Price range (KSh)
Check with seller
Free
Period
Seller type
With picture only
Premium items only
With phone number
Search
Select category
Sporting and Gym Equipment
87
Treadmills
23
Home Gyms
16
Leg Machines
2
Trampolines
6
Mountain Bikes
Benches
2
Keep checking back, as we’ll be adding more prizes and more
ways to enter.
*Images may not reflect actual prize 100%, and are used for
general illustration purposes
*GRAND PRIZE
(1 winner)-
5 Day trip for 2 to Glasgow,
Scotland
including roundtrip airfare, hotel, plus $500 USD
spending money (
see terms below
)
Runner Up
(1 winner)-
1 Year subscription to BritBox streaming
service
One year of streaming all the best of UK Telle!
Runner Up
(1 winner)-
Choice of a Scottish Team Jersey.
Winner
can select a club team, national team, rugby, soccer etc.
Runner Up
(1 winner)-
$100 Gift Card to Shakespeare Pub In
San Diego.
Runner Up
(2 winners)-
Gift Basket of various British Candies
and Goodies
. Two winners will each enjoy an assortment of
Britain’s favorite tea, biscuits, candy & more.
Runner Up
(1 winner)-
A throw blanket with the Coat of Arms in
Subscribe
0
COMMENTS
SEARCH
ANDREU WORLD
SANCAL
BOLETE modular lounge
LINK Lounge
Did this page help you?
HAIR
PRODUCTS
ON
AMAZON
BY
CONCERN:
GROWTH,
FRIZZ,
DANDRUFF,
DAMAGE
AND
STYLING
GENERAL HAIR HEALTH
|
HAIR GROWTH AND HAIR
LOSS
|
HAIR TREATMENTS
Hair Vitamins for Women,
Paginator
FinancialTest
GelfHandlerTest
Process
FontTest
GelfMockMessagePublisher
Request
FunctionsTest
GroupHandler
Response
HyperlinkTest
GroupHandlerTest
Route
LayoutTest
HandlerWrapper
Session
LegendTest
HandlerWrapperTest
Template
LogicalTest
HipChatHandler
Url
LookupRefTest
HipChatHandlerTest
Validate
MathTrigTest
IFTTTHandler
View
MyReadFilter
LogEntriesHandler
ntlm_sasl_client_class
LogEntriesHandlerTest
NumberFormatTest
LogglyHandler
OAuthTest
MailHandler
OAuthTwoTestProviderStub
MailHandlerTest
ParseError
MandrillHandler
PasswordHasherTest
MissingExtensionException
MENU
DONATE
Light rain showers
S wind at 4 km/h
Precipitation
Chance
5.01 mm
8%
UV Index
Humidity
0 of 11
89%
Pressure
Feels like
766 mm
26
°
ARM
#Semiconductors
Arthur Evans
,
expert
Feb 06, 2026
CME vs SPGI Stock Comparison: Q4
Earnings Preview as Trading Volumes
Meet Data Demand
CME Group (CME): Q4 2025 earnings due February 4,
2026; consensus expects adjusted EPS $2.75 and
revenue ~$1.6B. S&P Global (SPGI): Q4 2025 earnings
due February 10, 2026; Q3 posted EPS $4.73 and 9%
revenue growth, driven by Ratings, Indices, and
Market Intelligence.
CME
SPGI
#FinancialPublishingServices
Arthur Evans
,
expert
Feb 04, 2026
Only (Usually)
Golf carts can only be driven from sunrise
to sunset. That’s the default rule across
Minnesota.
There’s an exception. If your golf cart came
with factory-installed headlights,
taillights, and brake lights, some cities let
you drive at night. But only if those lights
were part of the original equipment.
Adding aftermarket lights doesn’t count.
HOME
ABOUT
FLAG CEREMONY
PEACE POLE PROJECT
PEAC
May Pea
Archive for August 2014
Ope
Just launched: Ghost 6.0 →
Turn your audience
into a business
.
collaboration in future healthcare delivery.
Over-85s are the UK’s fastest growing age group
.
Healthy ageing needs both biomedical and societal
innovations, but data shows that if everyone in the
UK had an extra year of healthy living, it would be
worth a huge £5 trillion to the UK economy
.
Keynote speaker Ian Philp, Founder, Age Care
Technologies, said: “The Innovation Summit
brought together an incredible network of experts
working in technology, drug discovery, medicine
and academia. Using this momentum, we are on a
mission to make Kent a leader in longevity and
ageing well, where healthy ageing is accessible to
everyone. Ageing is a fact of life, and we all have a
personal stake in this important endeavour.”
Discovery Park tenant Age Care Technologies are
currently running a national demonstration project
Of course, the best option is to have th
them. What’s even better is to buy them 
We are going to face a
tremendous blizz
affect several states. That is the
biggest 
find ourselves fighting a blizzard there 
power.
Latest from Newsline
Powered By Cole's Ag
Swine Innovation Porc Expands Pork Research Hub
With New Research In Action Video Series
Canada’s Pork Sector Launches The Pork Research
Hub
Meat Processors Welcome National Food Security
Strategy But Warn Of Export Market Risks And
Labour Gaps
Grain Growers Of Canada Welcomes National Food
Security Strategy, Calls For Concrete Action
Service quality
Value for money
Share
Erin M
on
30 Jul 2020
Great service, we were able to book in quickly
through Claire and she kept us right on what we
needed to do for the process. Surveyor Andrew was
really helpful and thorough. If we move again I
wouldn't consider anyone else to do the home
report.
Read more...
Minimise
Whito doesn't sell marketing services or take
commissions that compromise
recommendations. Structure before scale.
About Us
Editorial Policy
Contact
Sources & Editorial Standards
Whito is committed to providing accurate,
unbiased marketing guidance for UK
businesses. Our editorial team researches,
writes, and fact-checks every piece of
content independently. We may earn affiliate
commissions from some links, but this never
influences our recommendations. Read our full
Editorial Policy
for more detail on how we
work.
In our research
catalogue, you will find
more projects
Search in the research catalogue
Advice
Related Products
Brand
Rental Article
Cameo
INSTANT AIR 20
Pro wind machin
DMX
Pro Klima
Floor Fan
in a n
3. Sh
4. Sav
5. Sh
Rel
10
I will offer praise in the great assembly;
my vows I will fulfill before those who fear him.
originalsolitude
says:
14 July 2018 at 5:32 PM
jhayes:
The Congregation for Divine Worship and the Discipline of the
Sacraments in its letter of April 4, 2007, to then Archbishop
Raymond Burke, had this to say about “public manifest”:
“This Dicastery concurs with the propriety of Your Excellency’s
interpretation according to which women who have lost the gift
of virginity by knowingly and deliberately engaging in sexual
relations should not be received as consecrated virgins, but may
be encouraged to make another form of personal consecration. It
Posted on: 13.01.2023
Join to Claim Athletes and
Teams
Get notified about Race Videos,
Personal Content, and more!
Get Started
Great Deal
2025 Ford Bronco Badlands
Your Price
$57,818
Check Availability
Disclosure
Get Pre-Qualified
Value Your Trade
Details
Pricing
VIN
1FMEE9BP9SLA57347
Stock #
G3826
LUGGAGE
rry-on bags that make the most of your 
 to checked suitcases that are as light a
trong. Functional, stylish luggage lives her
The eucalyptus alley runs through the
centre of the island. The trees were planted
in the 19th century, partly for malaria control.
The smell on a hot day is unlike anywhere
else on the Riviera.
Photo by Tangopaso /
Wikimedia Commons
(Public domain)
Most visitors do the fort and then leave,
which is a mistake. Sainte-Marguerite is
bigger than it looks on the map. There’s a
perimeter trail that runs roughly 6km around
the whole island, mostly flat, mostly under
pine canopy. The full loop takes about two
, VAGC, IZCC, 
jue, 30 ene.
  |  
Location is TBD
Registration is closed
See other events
-=-=-
With the line that has "and Goodies" as the first and the line that has "LogEntriesHandlerTest" as the last, repeat exactly that run of lines above and no more.

and Goodies
. Two winners will each enjoy an assortment of
Britain’s favorite tea, biscuits, candy & more.
Runner Up
(1 winner)-
A throw blanket with the Coat of Arms in
Subscribe
0
COMMENTS
SEARCH
ANDREU WORLD
SANCAL
BOLETE modular lounge
LINK Lounge
Did this page help you?
HAIR
PRODUCTS
ON
AMAZON
BY
CONCERN:
GROWTH,
FRIZZ,
DANDRUFF,
DAMAGE
AND
STYLING
GENERAL HAIR HEALTH
|
HAIR GROWTH AND HAIR
LOSS
|
HAIR TREATMENTS
Hair Vitamins for Women,
Paginator
FinancialTest
GelfHandlerTest
Process
FontTest
GelfMockMessagePublisher
Request
FunctionsTest
GroupHandler
Response
HyperlinkTest
GroupHandlerTest
Route
LayoutTest
HandlerWrapper
Session
LegendTest
HandlerWrapperTest
Template
LogicalTest
HipChatHandler
Url
LookupRefTest
HipChatHandlerTest
Validate
MathTrigTest
IFTTTHandler
View
MyReadFilter
LogEntriesHandler
ntlm_sasl_client_class
LogEntriesHandlerTest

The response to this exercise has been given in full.